*** Opening of Source information ***
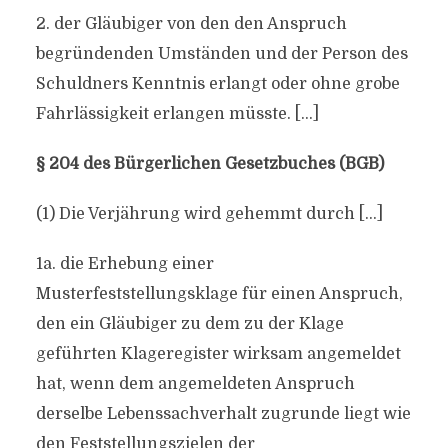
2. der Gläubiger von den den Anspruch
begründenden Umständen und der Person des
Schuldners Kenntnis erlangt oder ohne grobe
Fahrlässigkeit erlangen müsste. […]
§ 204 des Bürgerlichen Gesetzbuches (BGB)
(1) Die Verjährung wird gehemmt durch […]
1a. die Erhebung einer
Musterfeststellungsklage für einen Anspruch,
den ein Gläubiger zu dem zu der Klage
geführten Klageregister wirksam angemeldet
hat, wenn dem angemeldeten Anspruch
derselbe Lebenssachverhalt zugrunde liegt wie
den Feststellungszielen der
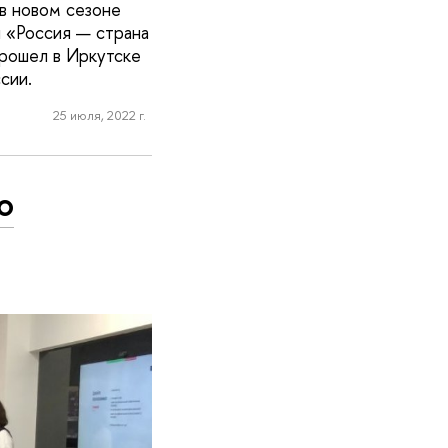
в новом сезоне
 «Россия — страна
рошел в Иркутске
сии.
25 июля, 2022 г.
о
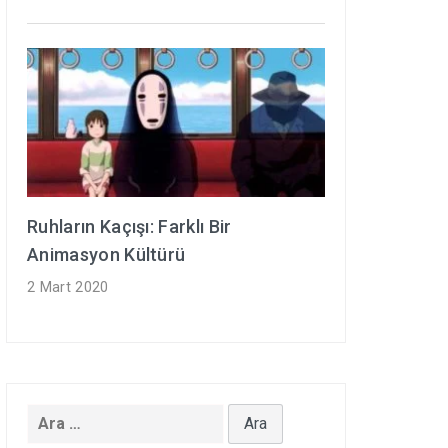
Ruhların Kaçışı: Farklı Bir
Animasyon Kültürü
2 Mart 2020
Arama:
*** Close of Source information ***
*** Opening of Source information ***
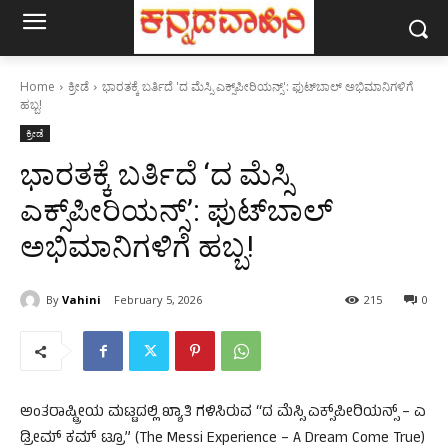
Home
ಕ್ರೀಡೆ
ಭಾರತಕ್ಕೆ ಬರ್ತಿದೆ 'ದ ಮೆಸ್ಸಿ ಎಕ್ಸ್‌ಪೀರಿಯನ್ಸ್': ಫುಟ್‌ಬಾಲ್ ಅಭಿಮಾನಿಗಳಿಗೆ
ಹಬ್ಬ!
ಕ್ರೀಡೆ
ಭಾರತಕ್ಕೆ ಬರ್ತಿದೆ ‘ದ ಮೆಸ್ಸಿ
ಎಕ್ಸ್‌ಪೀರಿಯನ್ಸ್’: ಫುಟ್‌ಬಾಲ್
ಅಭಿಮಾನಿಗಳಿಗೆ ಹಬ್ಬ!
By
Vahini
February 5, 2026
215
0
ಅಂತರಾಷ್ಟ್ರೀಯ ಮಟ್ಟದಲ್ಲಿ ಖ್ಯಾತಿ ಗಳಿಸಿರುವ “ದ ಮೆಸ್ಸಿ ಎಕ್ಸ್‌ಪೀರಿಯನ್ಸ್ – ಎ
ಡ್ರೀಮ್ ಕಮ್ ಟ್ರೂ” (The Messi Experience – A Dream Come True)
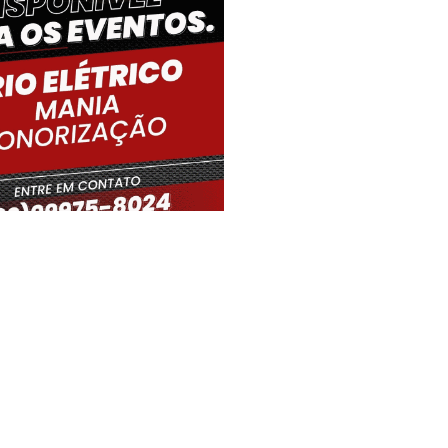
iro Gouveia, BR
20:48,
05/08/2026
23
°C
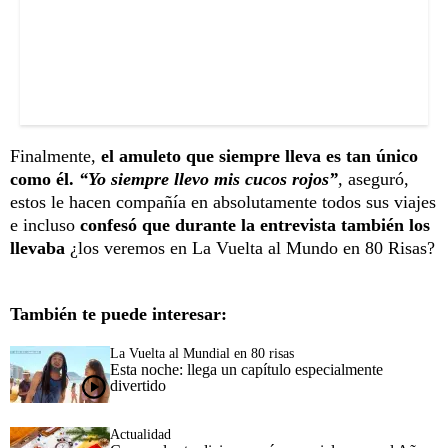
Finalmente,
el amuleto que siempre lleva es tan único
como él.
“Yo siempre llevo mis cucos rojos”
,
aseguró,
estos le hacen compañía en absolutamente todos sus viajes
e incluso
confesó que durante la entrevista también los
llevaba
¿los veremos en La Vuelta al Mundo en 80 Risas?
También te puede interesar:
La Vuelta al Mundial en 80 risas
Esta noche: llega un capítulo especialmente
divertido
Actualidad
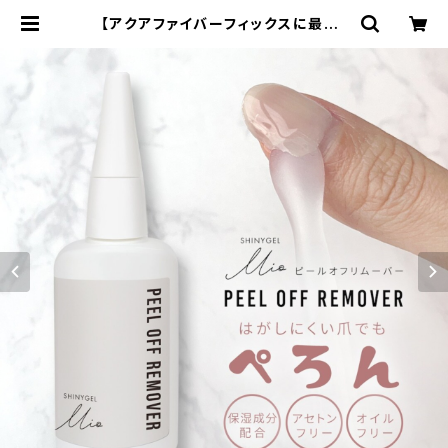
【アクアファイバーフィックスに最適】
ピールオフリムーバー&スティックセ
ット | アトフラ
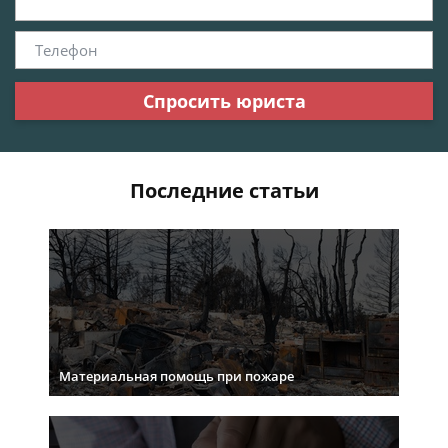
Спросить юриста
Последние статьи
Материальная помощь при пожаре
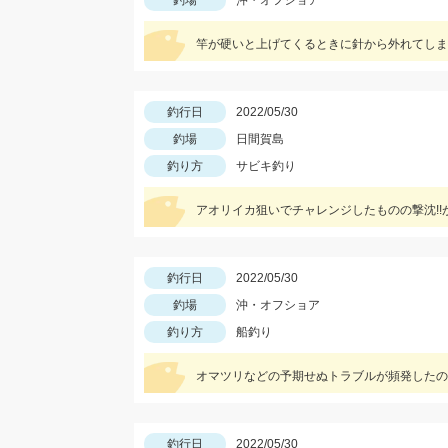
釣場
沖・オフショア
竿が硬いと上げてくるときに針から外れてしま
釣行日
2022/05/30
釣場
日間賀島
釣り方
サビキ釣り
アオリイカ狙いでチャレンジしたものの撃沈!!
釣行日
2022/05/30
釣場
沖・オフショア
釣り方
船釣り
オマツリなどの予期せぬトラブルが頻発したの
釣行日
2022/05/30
*** Close of Source information ***
- **What is expected**
Taking the entries above, write out exactly the lines starting with the line containing "2. der Gläubiger von den den Anspruch" and going on through the line containing "geführten Klageregister wirksam angemeldet", both included, and nothing else.

- **Written answer**
2. der Gläubiger von den den Anspruch
begründenden Umständen und der Person des
Schuldners Kenntnis erlangt oder ohne grobe
Fahrlässigkeit erlangen müsste. […]
§ 204 des Bürgerlichen Gesetzbuches (BGB)
(1) Die Verjährung wird gehemmt durch […]
1a. die Erhebung einer
Musterfeststellungsklage für einen Anspruch,
den ein Gläubiger zu dem zu der Klage
geführten Klageregister wirksam angemeldet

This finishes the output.